▶ [WORK REQUEST 1]: Transcribe the dataset rows below without any changes, starting at the line that contains "Does MAPE represent" and ending with the last row.

Gorim's attack slams the man to the ground. The two remaining thugs, seeing the odds stacked against them, begin to edge away from Kildrak, keeping him at bay with swings of their clubs.

As the barge swings out further into the river, Josef and Wolmar emerge from belowdecks and make their way down the far side of the _Berebeli_ towards the fires.

[sblock=OOC]
Gorim's attack on #3 is enough to take him down. 

#7 and #8 attack Kildrak, both miss. Shift away from the dwarf.

Next:
Kildrak
Hans
Garold
[/sblock]


----------



## Neurotic (May 12, 2011)

OOC: this is one situation where Word of Binding would be useful


DESTRUCTION: everyone gets +1 to hit beard as long as he's adjacent to Kildrak

Kildrak smiles grimly at the retreat of thugs.

"You just gave your boss to us."

He moves to block the retreat of the archer and swings his hammer low to slow him down. He continues swinging, keeping the man off balance so that his companions can hit him more easily.

[sblock=Actions]
Move: to SE of beard avoiding OAs by going a bit around
Standard: Word of Diminishment vs beard AC; damage (1d20+6=11, 1d10+4=9) - Kildrak continues to be most harmless dwarf around
Minor: 
[/sblock]


----------



## Dr Simon (May 13, 2011)

"Stay out of this, dwarf, if you don't want to get hurt," rasps the bearded man in a horase voice. Close up, Kildrak sees that the man has scars around his neck as if from a noose.

OOC:
Next up,
Hans
Garold


----------



## Neurotic (May 13, 2011)

"Don't kill him! We may have a victim and case of mistaken identity here. Hans, try to knock him out! And anyhow, I want to know the story to judge properly." Kildrak's habits show as he was often called as a judge in dwarven communities, being both a priest and a blacksmith.


----------



## Insight (May 13, 2011)

[sblock=Hans Status]
Currently
*DEFENSES & HP*
AC: 16 Fort: 14 Reflex: 17 Will: 12
HP: 16/23 Surges: 6 Surge Value: 5
Surges Spent: 1
Second Wind Spent: N

*POWERS*
Encounters Spent: None
Dailies Spent: None
[/sblock]



Neurotic said:


> "Don't kill him! We may have a victim and case of mistaken identity here. Hans, try to knock him out! And anyhow, I want to know the story to judge properly." Kildrak's habits show as he was often called as a judge in dwarven communities, being both a priest and a blacksmith.




"No killin', eh?" Hans replies, smiling.  Hans deftly moves into position to deliver a telling blow.









*OOC:*


*Actions*
*Move Action*: Move into a flank on Beard.
*Standard Action*: Disheartening Strike on Beard.  Using Dagger to make sure he hits.

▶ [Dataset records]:
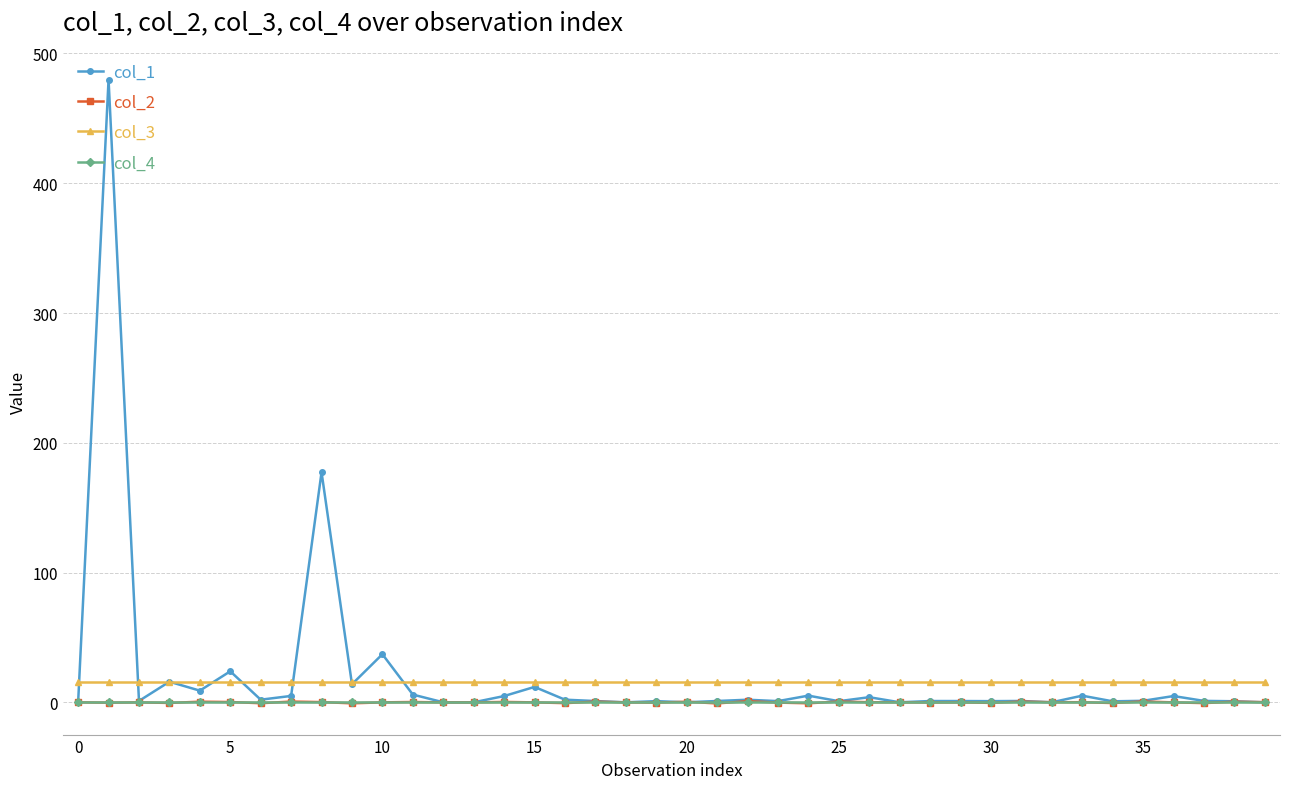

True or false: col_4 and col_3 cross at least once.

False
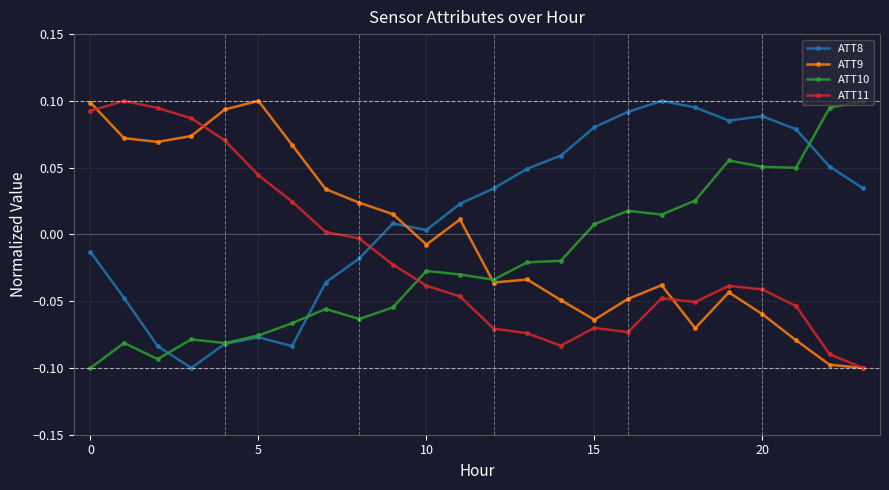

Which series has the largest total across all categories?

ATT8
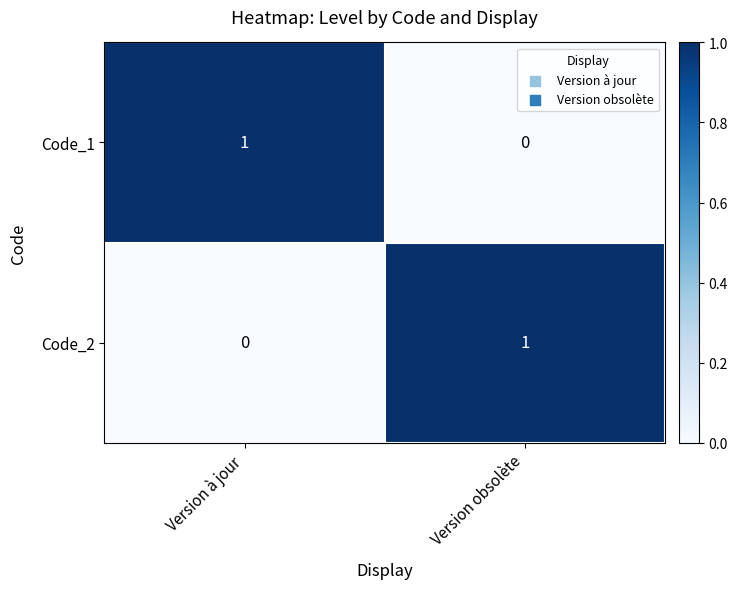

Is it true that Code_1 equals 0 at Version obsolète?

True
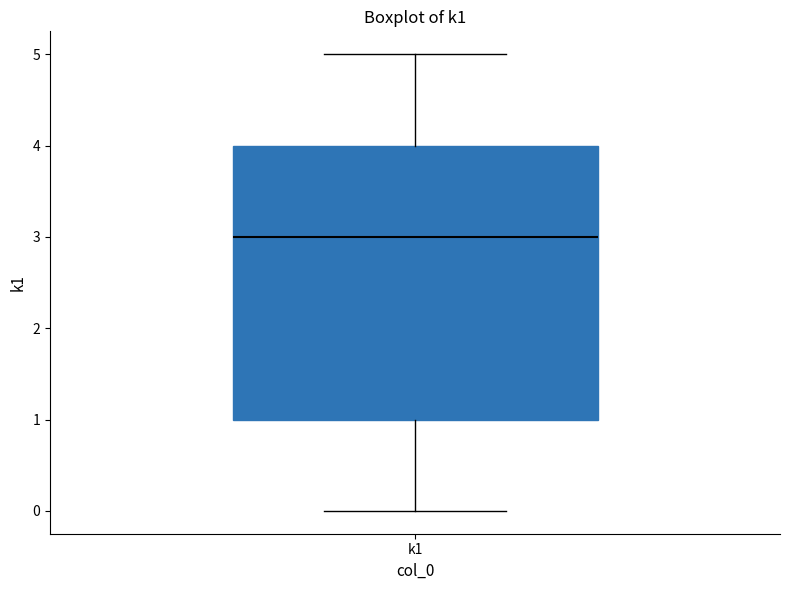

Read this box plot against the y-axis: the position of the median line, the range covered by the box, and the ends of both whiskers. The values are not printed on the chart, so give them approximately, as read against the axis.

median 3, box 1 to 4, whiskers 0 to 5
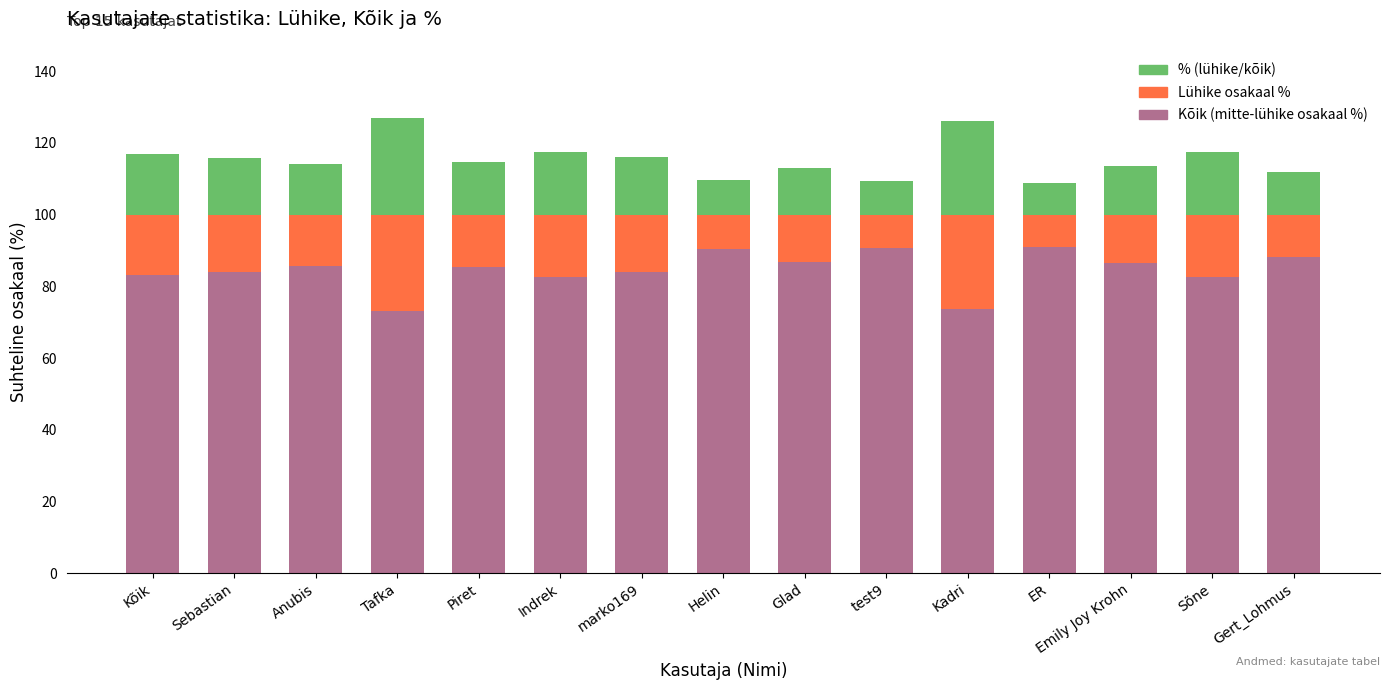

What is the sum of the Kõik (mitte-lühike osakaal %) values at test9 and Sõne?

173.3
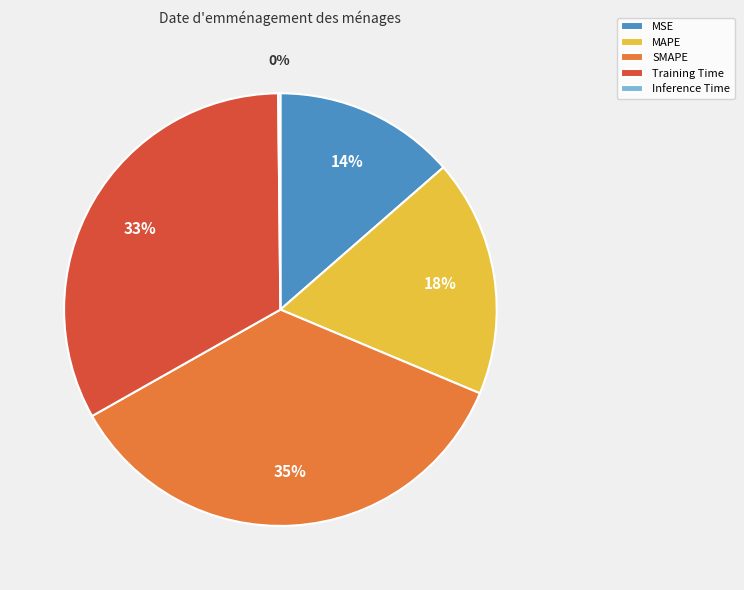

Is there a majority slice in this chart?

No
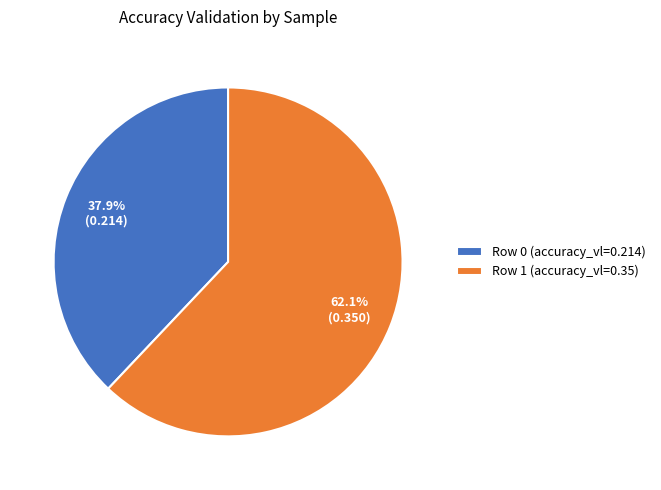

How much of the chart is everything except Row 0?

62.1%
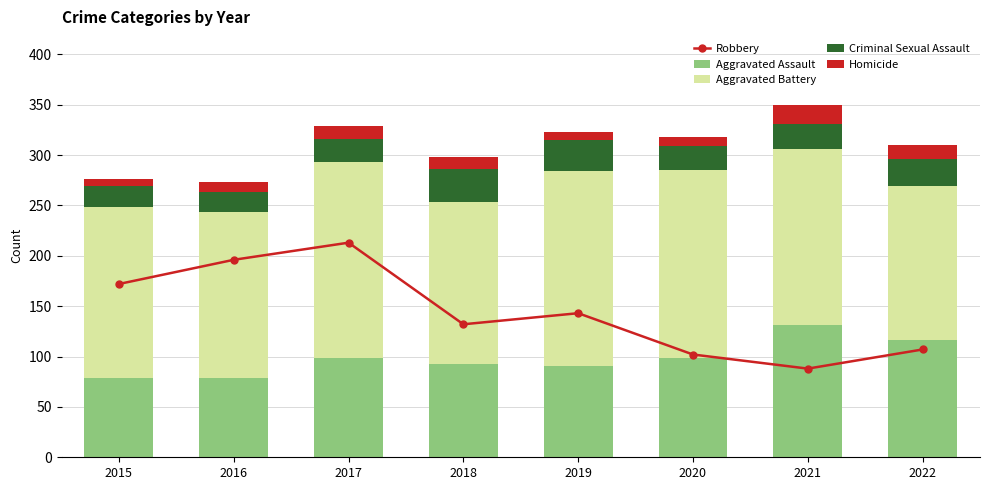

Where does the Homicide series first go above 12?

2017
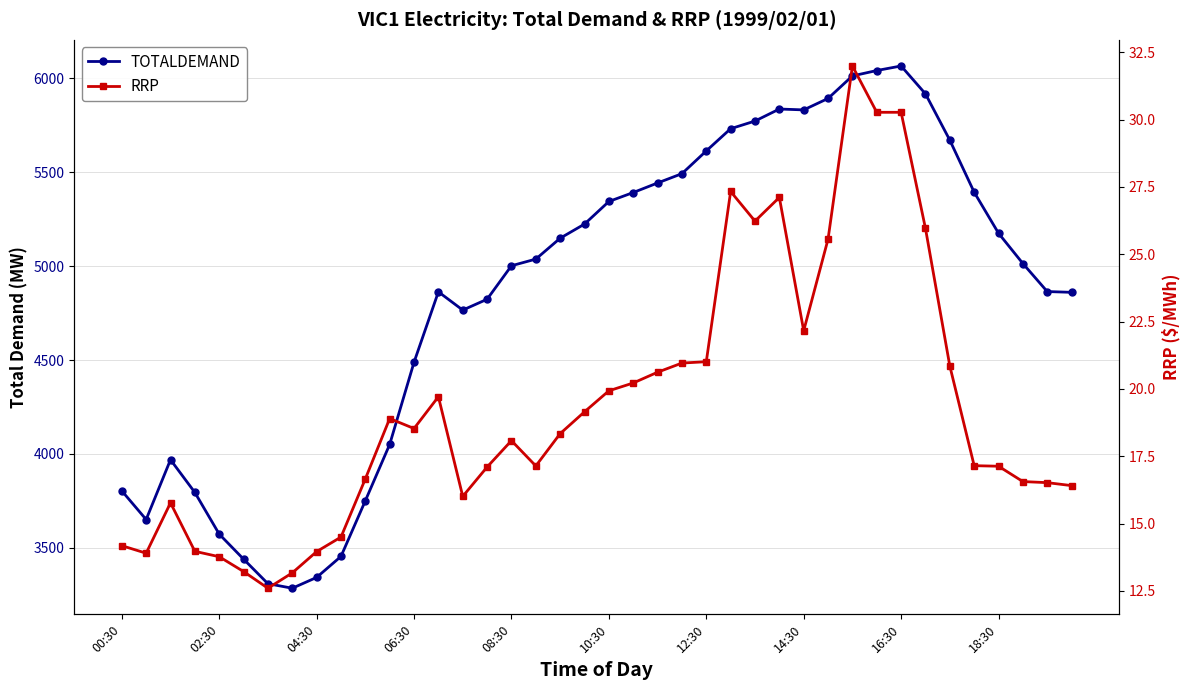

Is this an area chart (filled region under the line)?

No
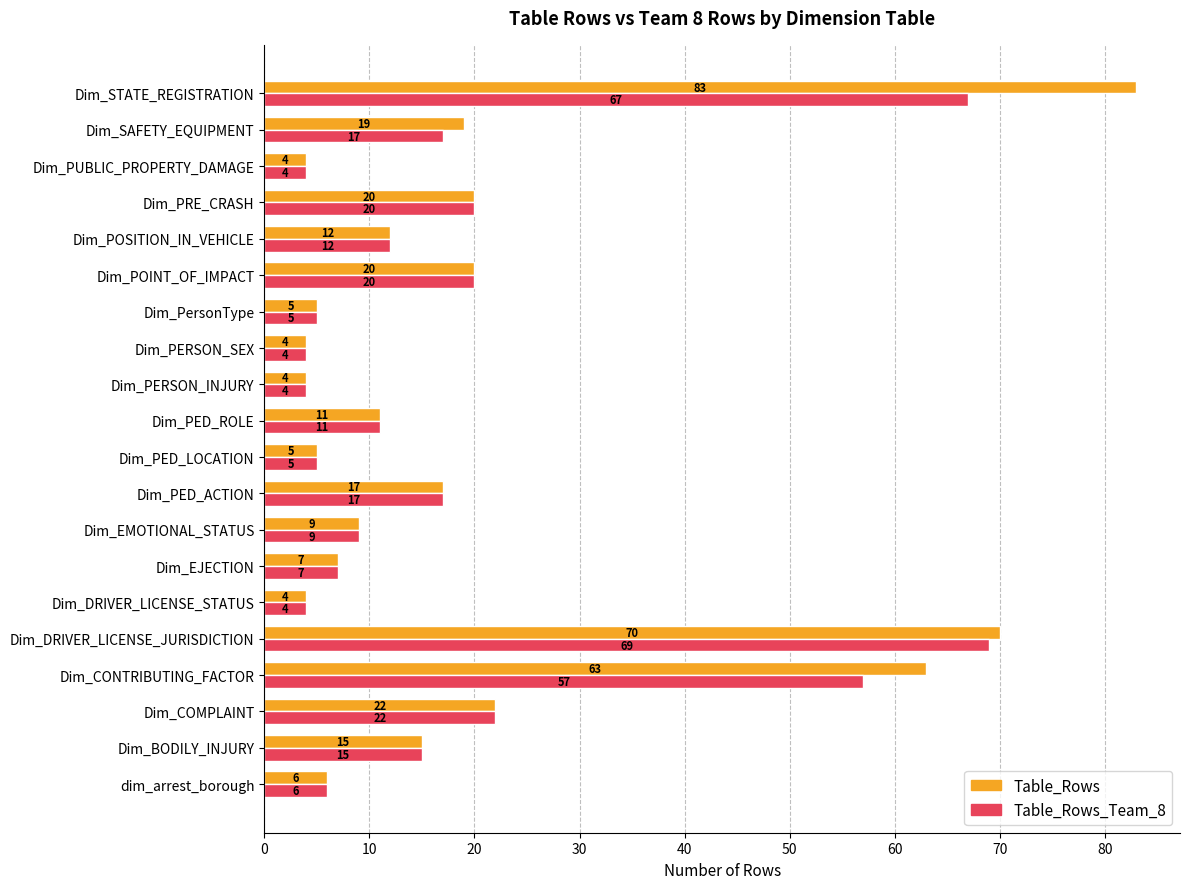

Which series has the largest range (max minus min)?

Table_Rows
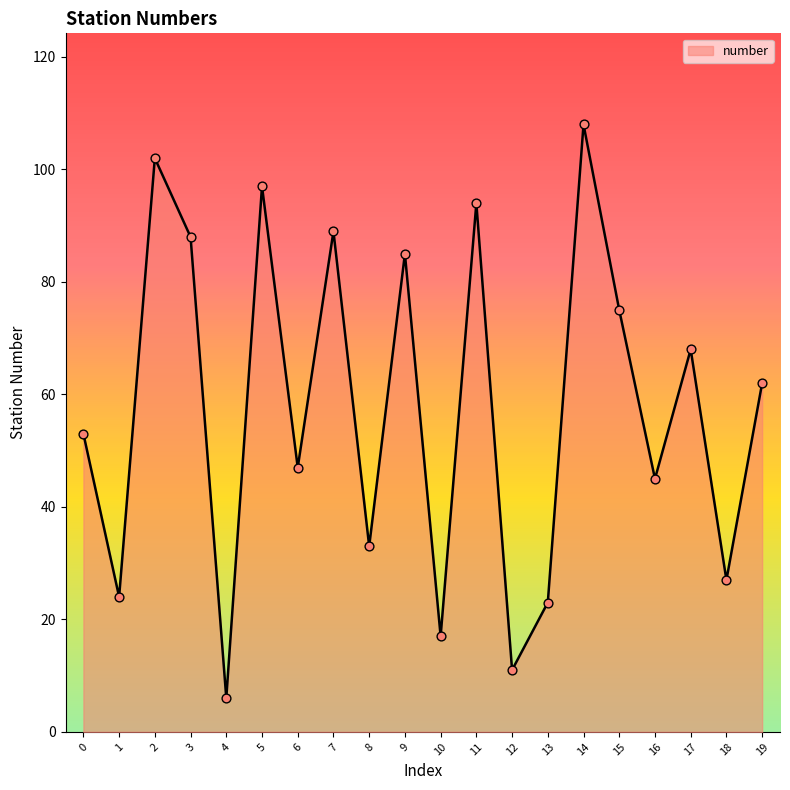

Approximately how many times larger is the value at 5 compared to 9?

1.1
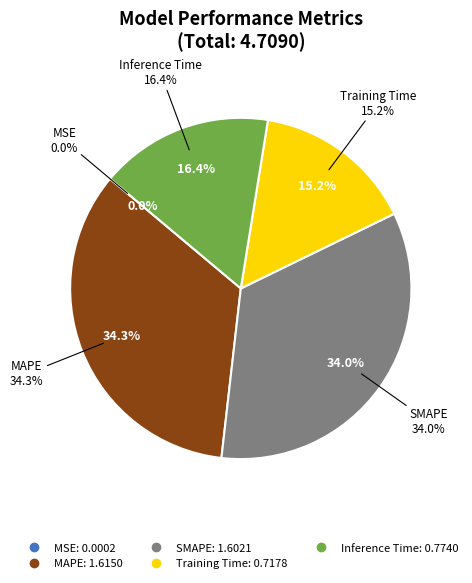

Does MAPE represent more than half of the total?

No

▶ [WORK REQUEST 2]: In the game thread above, what does Kildrak see around the bearded man's neck when close up?

▶ [YOUR SOLUTION 1]:
Does MAPE represent more than half of the total?

No

▶ [YOUR SOLUTION 2]: Scars, as if from a noose.